Já o tinha feito com o programa RepPowerEU, em 2022, como forma de encontrar fontes de energia alternativas à Rússia e acelerar a transição energética para as renováveis. Agora, para não ficar para trás na economia verde, a Europa responde novamente em conjunto com o plano Net Zero Industry Act, que visa incentivar a indústria europeia à descarbonização e impedir que empresas deixem a Europa e rumem aos EUA, para beneficiarem dos apoios do IRA.

 

Mas o plano europeu não é isento de críticas, sobretudo devido à complexidade burocrática inerente aos apoios europeus em contraste com a facilidade e abrangência que os EUA oferecem em apoios verdes a quem queira instalar-se nos EUA. "A estratégia que lhe está subjacente está correta, os seus grandes eixos são adequados, mas falta-lhe ambição e meios.

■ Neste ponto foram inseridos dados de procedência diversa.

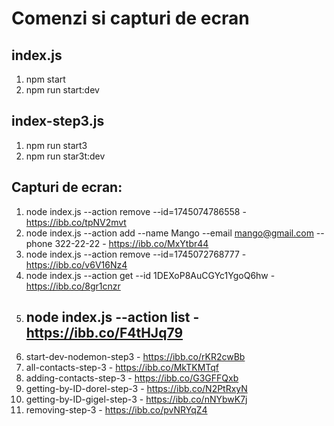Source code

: # Comenzi si capturi de ecran
## index.js
  1. npm start
  2. npm run start:dev
## index-step3.js
  1. npm run start3
  2. npm run star3t:dev
## Capturi de ecran:
1. node index.js --action remove --id=1745074786558  -  https://ibb.co/tpNV2mvt
2. node index.js --action add --name Mango --email mango@gmail.com --phone 322-22-22  -  https://ibb.co/MxYtbr44
3. node index.js --action remove --id=1745072768777  -  https://ibb.co/v6V16Nz4
4. node index.js --action get --id 1DEXoP8AuCGYc1YgoQ6hw - https://ibb.co/8gr1cnzr
5. node index.js --action list  -  https://ibb.co/F4tHJq79
   ------------
7. start-dev-nodemon-step3  -  https://ibb.co/rKR2cwBb
8. all-contacts-step-3  -  https://ibb.co/MkTKMTqf
9. adding-contacts-step-3  -  https://ibb.co/G3GFFQxb
10. getting-by-ID-dorel-step-3  -  https://ibb.co/N2PtRxyN
11. getting-by-ID-gigel-step-3  -  https://ibb.co/nNYbwK7j
12. removing-step-3  -  https://ibb.co/pvNRYqZ4
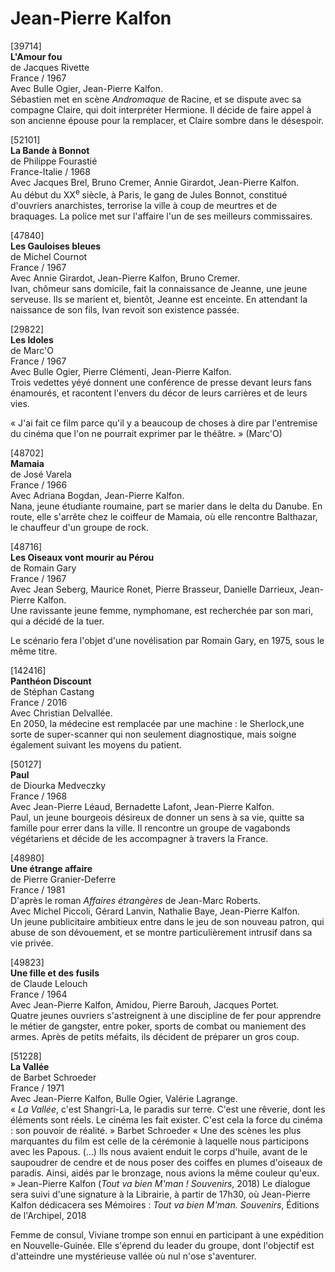 # Jean-Pierre Kalfon

[39714]  
**L'Amour fou**  
de Jacques Rivette  
France / 1967  
Avec Bulle Ogier, Jean-Pierre Kalfon.  
Sébastien met en scène _Andromaque_ de Racine, et se dispute avec sa compagne Claire, qui doit interpréter Hermione. Il décide de faire appel à son ancienne épouse pour la remplacer, et Claire sombre dans le désespoir.

[52101]  
**La Bande à Bonnot**  
de Philippe Fourastié  
France-Italie / 1968  
Avec Jacques Brel, Bruno Cremer, Annie Girardot, Jean-Pierre Kalfon.  
Au début du XX<sup>e</sup> siècle, à Paris, le gang de Jules Bonnot, constitué d'ouvriers anarchistes, terrorise la ville à coup de meurtres et de braquages. La police met sur l'affaire l'un de ses meilleurs commissaires.

[47840]  
**Les Gauloises bleues**  
de Michel Cournot  
France / 1967  
Avec Annie Girardot, Jean-Pierre Kalfon, Bruno Cremer.  
Ivan, chômeur sans domicile, fait la connaissance de Jeanne, une jeune serveuse. Ils se marient et, bientôt, Jeanne est enceinte. En attendant la naissance de son fils, Ivan revoit son existence passée.

[29822]  
**Les Idoles**  
de Marc'O  
France / 1967  
Avec Bulle Ogier, Pierre Clémenti, Jean-Pierre Kalfon.  
Trois vedettes yéyé donnent une conférence de presse devant leurs fans énamourés, et racontent l'envers du décor de leurs carrières et de leurs vies.

« J'ai fait ce film parce qu'il y a beaucoup de choses à dire par l'entremise du cinéma que l'on ne pourrait exprimer par le théâtre. » (Marc'O)

[48702]  
**Mamaia**  
de José Varela  
France / 1966  
Avec Adriana Bogdan, Jean-Pierre Kalfon.  
Nana, jeune étudiante roumaine, part se marier dans le delta du Danube. En route, elle s'arrête chez le coiffeur de Mamaia, où elle rencontre Balthazar, le chauffeur d'un groupe de rock.

[48716]  
**Les Oiseaux vont mourir au Pérou**  
de Romain Gary  
France / 1967  
Avec Jean Seberg, Maurice Ronet, Pierre Brasseur, Danielle Darrieux, Jean-Pierre Kalfon.  
Une ravissante jeune femme, nymphomane, est recherchée par son mari, qui a décidé de la tuer.

Le scénario fera l'objet d'une novélisation par Romain Gary, en 1975, sous le même titre.

[142416]  
**Panthéon Discount**  
de Stéphan Castang  
France / 2016  
Avec Christian Delvallée.  
En 2050, la médecine est remplacée par une machine : le Sherlock,une sorte de super-scanner qui non seulement diagnostique, mais soigne également suivant les moyens du patient.

[50127]  
**Paul**  
de Diourka Medveczky  
France / 1968  
Avec Jean-Pierre Léaud, Bernadette Lafont, Jean-Pierre Kalfon.  
Paul, un jeune bourgeois désireux de donner un sens à sa vie, quitte sa famille pour errer dans la ville. Il rencontre un groupe de vagabonds végétariens et décide de les accompagner à travers la France.

[48980]  
**Une étrange affaire**  
de Pierre Granier-Deferre  
France / 1981  
D'après le roman _Affaires étrangères_ de Jean-Marc Roberts.  
Avec Michel Piccoli, Gérard Lanvin, Nathalie Baye, Jean-Pierre Kalfon.  
Un jeune publicitaire ambitieux entre dans le jeu de son nouveau patron, qui abuse de son dévouement, et se montre particulièrement intrusif dans sa vie privée.

[49823]  
**Une fille et des fusils**  
de Claude Lelouch  
France / 1964  
Avec Jean-Pierre Kalfon, Amidou, Pierre Barouh, Jacques Portet.  
Quatre jeunes ouvriers s'astreignent à une discipline de fer pour apprendre le métier de gangster, entre poker, sports de combat ou maniement des armes. Après de petits méfaits, ils décident de préparer un gros coup.

[51228]  
**La Vallée**  
de Barbet Schroeder  
France / 1971  
Avec Jean-Pierre Kalfon, Bulle Ogier, Valérie Lagrange.  
« _La Vallée_, c'est Shangri-La, le paradis sur terre. C'est une rêverie, dont les éléments sont réels. Le cinéma les fait exister. C'est cela la force du cinéma : son pouvoir de réalité. » Barbet Schroeder « Une des scènes les plus marquantes du film est celle de la cérémonie à laquelle nous participons avec les Papous. (...) Ils nous avaient enduit le corps d'huile, avant de le saupoudrer de cendre et de nous poser des coiffes en plumes d'oiseaux de paradis. Ainsi, aidés par le bronzage, nous avions la même couleur qu'eux. » Jean-Pierre Kalfon (_Tout va bien M'man ! Souvenirs_, 2018) Le dialogue sera suivi d'une signature à la Librairie, à partir de 17h30, où Jean-Pierre Kalfon dédicacera ses Mémoires : _Tout va bien M'man. Souvenirs_, Éditions de l'Archipel, 2018

Femme de consul, Viviane trompe son ennui en participant à une expédition en Nouvelle-Guinée. Elle s'éprend du leader du groupe, dont l'objectif est d'atteindre une mystérieuse vallée où nul n'ose s'aventurer.

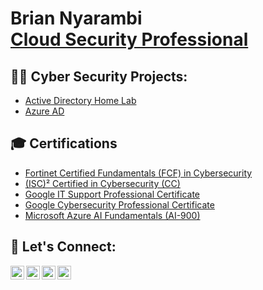<h1>Brian Nyarambi<br/><a href="https://github.com/briannyarambi">Cloud Security Professional</a></h1>

<h2>👨‍💻 Cyber Security Projects:</h2>

- [Active Directory Home Lab](https://github.com/briannyarambi)
- [Azure AD](mylab.com)

<h2>🎓 Certifications</h2>

- [Fortinet Certified Fundamentals (FCF) in Cybersecurity](www.google.com)
- [(ISC)² Certified in Cybersecurity (CC)](isc2.org)
- [Google IT Support Professional Certificate](coursera.org)
- [Google Cybersecurity Professional Certificate](coursera.org)
- [Microsoft Azure AI Fundamentals (AI-900)](learn.microsoft.com/briannyarambi)

<h2> 🤳 Let's Connect:</h2>

[<img align="left" alt="Brian Nyarambi | YouTube" width="22px" src="https://cdn.jsdelivr.net/npm/simple-icons@v3/icons/youtube.svg" />][youtube]
[<img align="left" alt="Brian Nyarambi | Twitter" width="22px" src="https://cdn.jsdelivr.net/npm/simple-icons@v3/icons/twitter.svg" />][twitter]
[<img align="left" alt="Brian Nyarambi | LinkedIn" width="22px" src="https://cdn.jsdelivr.net/npm/simple-icons@v3/icons/linkedin.svg" />][linkedin]
[<img align="left" alt="Brian Nyarambi | Instagram" width="22px" src="https://cdn.jsdelivr.net/npm/simple-icons@v3/icons/instagram.svg" />][instagram]

[twitter]: https://twitter.com/brian_nyarambi
[youtube]: https://www.youtube.com/c/briannyarambi
[instagram]: https://www.instagram.com/briannyarambi
[linkedin]: https://linkedin.com/in/briannyarambi

<!--
**joshmadakor1/joshmadakor1** is a ✨ _special_ ✨ repository because its `README.md` (this file) appears on your GitHub profile.

Here are some ideas to get you started:

- 🔭 I’m currently working on ...
- 🌱 I’m currently learning ...
- 👯 I’m looking to collaborate on ...
- 🤔 I’m looking for help with ...
- 💬 Ask me about ...
- 📫 How to reach me: ...
- 😄 Pronouns: ...
- ⚡ Fun fact: ...
-->

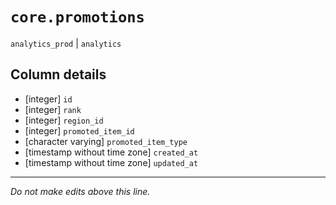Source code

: # `core.promotions`
`analytics_prod` | `analytics`

## Column details
* [integer]   `id`
* [integer]   `rank`
* [integer]   `region_id`
* [integer]   `promoted_item_id`
* [character varying] `promoted_item_type`
* [timestamp without time zone] `created_at`
* [timestamp without time zone] `updated_at`

-------------------------------------------------------------------------------
*Do not make edits above this line.*
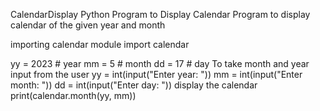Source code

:  CalendarDisplay
Python Program to Display Calendar
 Program to display calendar of the given year and month

 importing calendar module
import calendar

yy = 2023  # year
mm =  5   # month
dd = 17  # day
 To take month and year input from the user
 yy = int(input("Enter year: "))
 mm = int(input("Enter month: "))
 dd = int(input("Enter day: "))
 display the calendar
print(calendar.month(yy, mm))
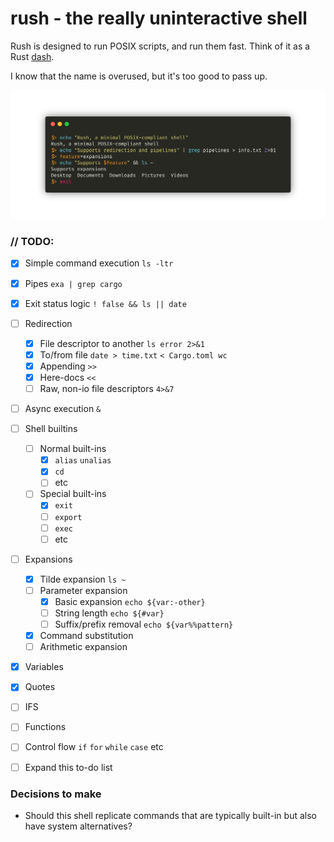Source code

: # rush - the really uninteractive shell
Rush is designed to run POSIX scripts, and run them fast. Think of it as a Rust [dash](https://en.wikipedia.org/wiki/Almquist_shell#dash).

I know that the name is overused, but it's too good to pass up.

![pretty demo](https://raw.githubusercontent.com/ashpil/rush/master/demo.png)

### // TODO: 
- [X] Simple command execution `ls -ltr`
- [X] Pipes `exa | grep cargo`
- [X] Exit status logic `! false && ls || date`
- [ ] Redirection
    - [X] File descriptor to another `ls error 2>&1`
    - [X] To/from file `date > time.txt` `< Cargo.toml wc`
    - [X] Appending `>>`
    - [X] Here-docs `<<`
    - [ ] Raw, non-io file descriptors `4>&7`
- [ ] Async execution `&`
- [ ] Shell builtins
   - [ ] Normal built-ins
      - [x] `alias` `unalias`
      - [X] `cd`
      - [ ] etc
   - [ ] Special built-ins
      - [X] `exit`
      - [ ] `export`
      - [ ] `exec`
      - [ ] etc
- [ ] Expansions
   - [X] Tilde expansion `ls ~`
   - [ ] Parameter expansion
      - [X] Basic expansion `echo ${var:-other}`
      - [ ] String length `echo ${#var}`
      - [ ] Suffix/prefix removal `echo ${var%%pattern}`
   - [X] Command substitution
   - [ ] Arithmetic expansion
- [X] Variables
- [X] Quotes
- [ ] IFS
- [ ] Functions
- [ ] Control flow `if` `for` `while` `case` etc
- [ ] Expand this to-do list


### Decisions to make

* Should this shell replicate commands that are typically built-in but also have system alternatives?

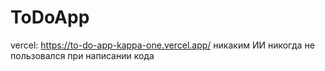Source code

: # ToDoApp
vercel: https://to-do-app-kappa-one.vercel.app/
никаким ИИ никогда не пользовался при написании кода
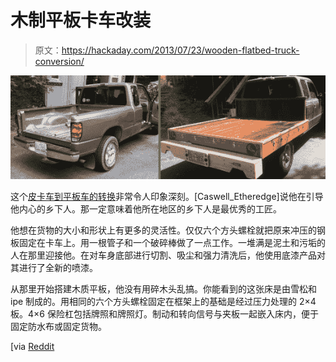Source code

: # 木制平板卡车改装

> 原文：<https://hackaday.com/2013/07/23/wooden-flatbed-truck-conversion/>

![wooden-flatbed-truck-conversion](img/4f9149df22a56801ef8fd99675b565c5.png)

这个[皮卡车到平板车的转换](http://imgur.com/a/c6G5R)非常令人印象深刻。[Caswell_Etheredge]说他在引导他内心的乡下人。那一定意味着他所在地区的乡下人是最优秀的工匠。

他想在货物的大小和形状上有更多的灵活性。仅仅六个方头螺栓就把原来冲压的钢板固定在卡车上。用一根管子和一个破碎棒做了一点工作。一堆满是泥土和污垢的人在那里迎接他。在对车身底部进行切割、吸尘和强力清洗后，他使用底漆产品对其进行了全新的喷漆。

从那里开始搭建木质平板，他没有用碎木头乱搞。你能看到的这张床是由雪松和 ipe 制成的。用相同的六个方头螺栓固定在框架上的基础是经过压力处理的 2×4 板。4×6 保险杠包括牌照和牌照灯。制动和转向信号与夹板一起嵌入床内，便于固定防水布或固定货物。

[via [Reddit](http://www.reddit.com/r/somethingimade/comments/1imo58/wooden_flatbed_project_my_inner_redneck/)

No pilar regulatório, lamentamos não ver refletida a necessidade urgente de reduzir a carga regulatória na UE. Seria fundamental a reconsideração de alguns regulamentos europeus, o que inclui algumas propostas em curso que impõem pesados custos e burocracias às empresas", sublinha Óscar Gaspar. Para além disso, o vice-presidente da CIP considera que "o Net Zero Industry Act traz medidas com vista à simplificação e celeridade na atribuição de licenças para projetos, mas o sucesso mantém-se muito dependente da ação em cada Estado-membro, pelo que é fundamental que exista um compromisso de todas as partes e formas de assegurar a sua eficácia. Além disso, esta estratégia não deveria ser limitada a setores ou tecnologias específicas: todos os setores industriais precisam de fazer parte desta transformação".

 

Assim, as empresas estão numa encruzilhada, com a guerra e a inflação a travarem investimentos, e a concorrência, o mercado e a pressão regulatória a exigirem investimentos sustentáveis. Porém, como sublinha Nuno Moreira da Cruz, "sem lucro não há, nem haverá, preocupações sociais e ambientais", mas "o que é cada vez mais evidente é que sem essas preocupações dificilmente haverá lucro. É o dilema do ovo e da galinha que as empresas devem equacionar nesta fase de transição".